(Work to complete) Every line that contains the word "Female" should be copied from the records below.

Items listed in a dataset
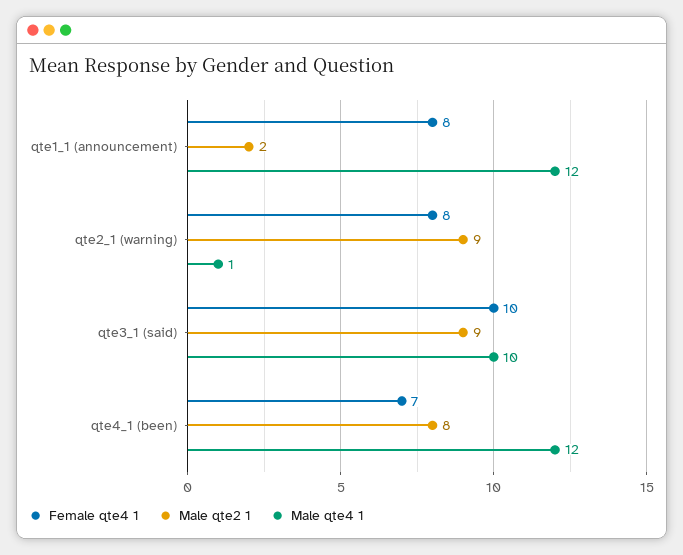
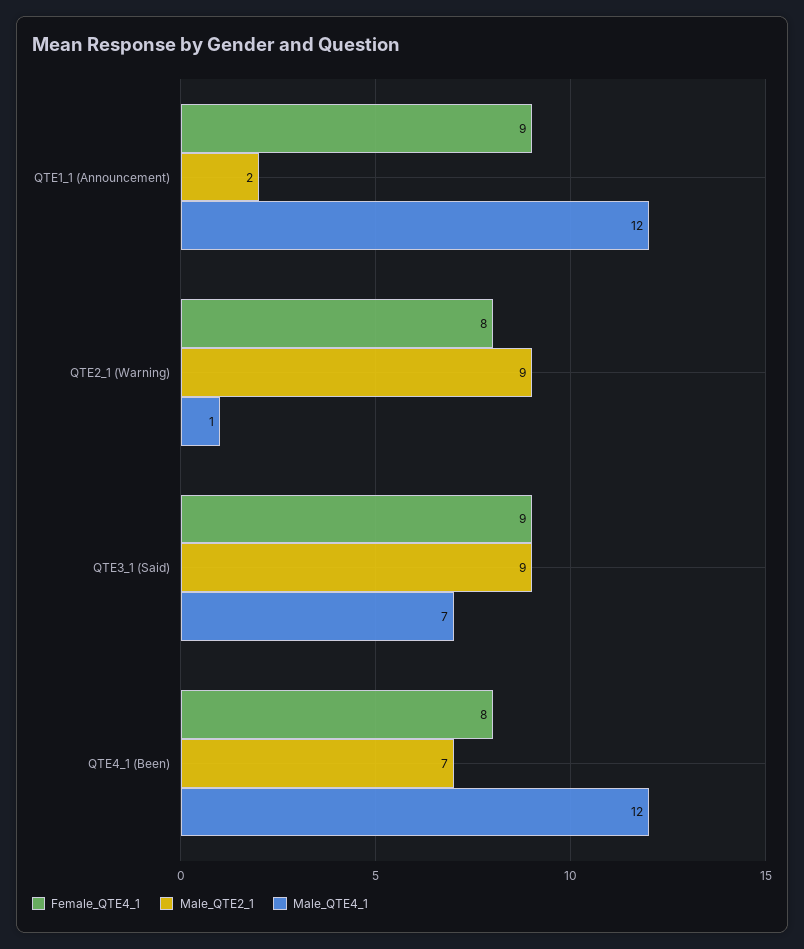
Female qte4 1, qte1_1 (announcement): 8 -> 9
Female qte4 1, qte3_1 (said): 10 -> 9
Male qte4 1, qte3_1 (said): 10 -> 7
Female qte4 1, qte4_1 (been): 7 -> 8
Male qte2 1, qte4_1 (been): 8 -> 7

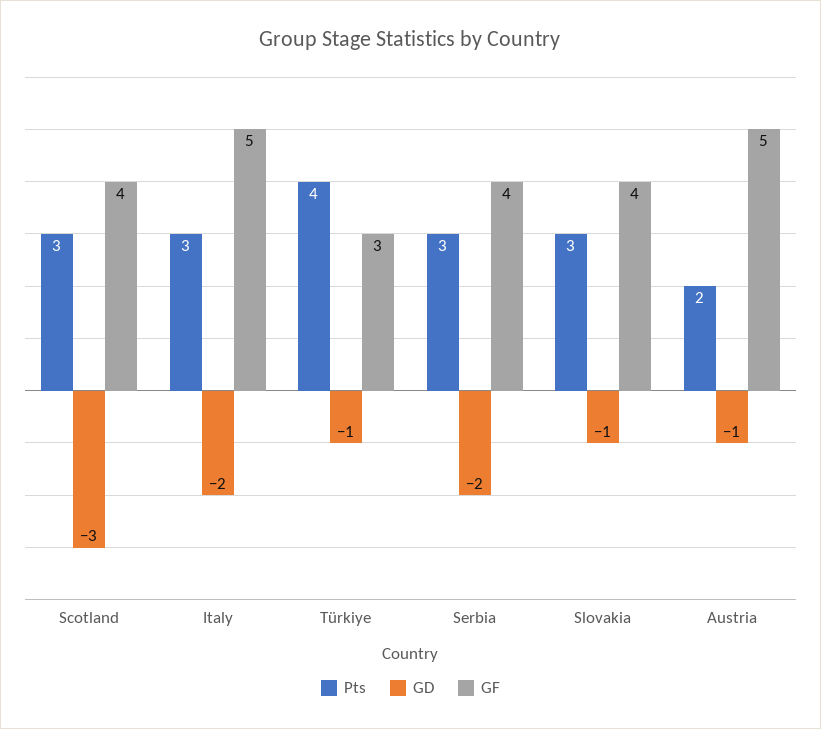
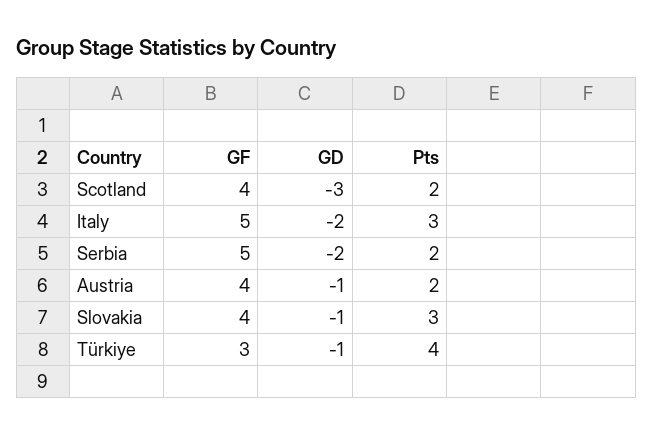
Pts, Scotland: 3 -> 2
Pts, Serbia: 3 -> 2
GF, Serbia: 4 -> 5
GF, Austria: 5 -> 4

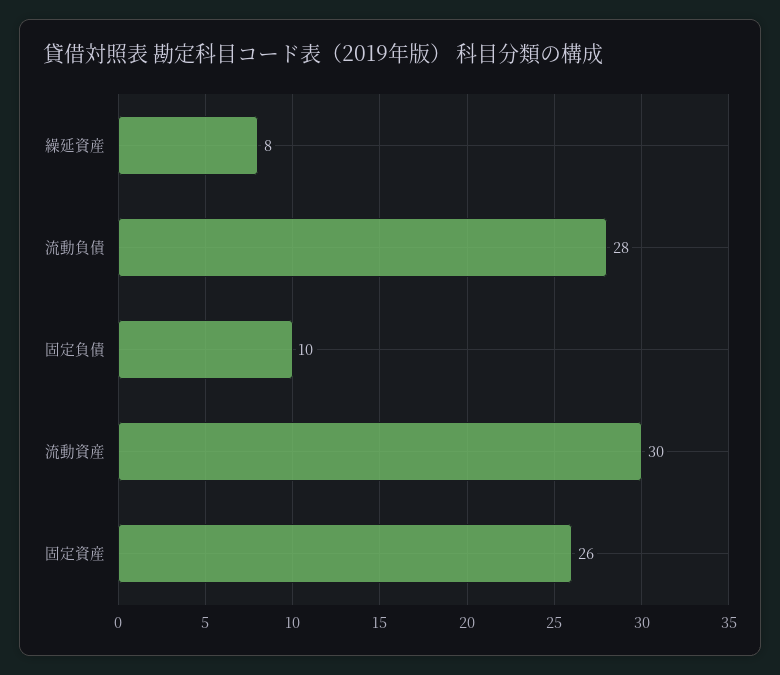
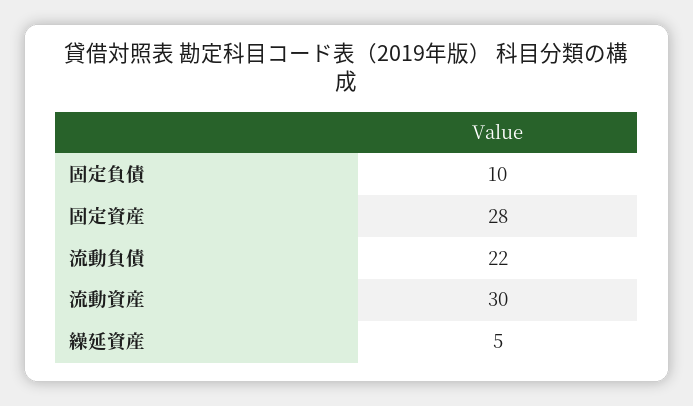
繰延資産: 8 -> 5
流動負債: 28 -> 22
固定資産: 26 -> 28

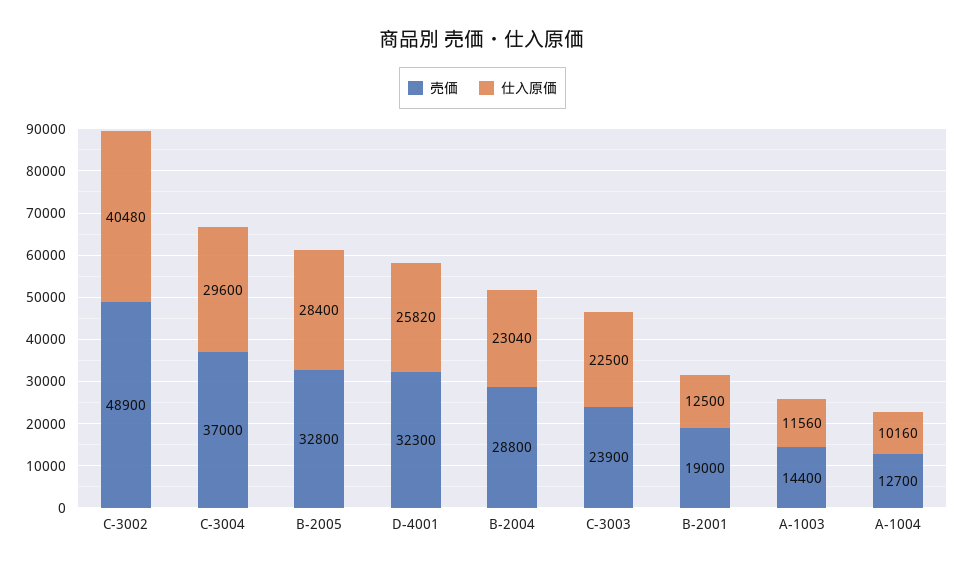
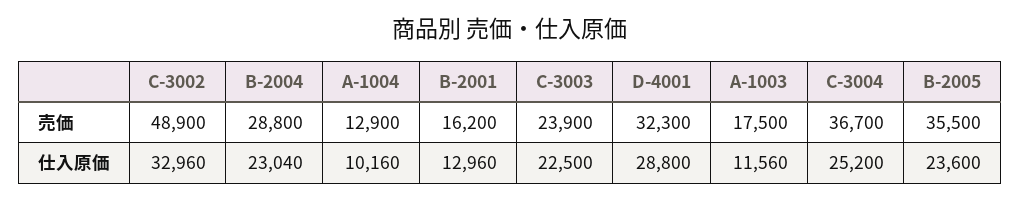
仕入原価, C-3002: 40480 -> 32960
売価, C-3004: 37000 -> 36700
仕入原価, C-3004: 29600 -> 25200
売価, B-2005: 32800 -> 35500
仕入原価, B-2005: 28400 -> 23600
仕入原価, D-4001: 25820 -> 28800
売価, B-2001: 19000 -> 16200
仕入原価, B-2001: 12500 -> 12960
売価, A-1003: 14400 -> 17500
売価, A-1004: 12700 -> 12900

(Task output)
Female qte4 1, qte1_1 (announcement): 8 -> 9
Female qte4 1, qte3_1 (said): 10 -> 9
Female qte4 1, qte4_1 (been): 7 -> 8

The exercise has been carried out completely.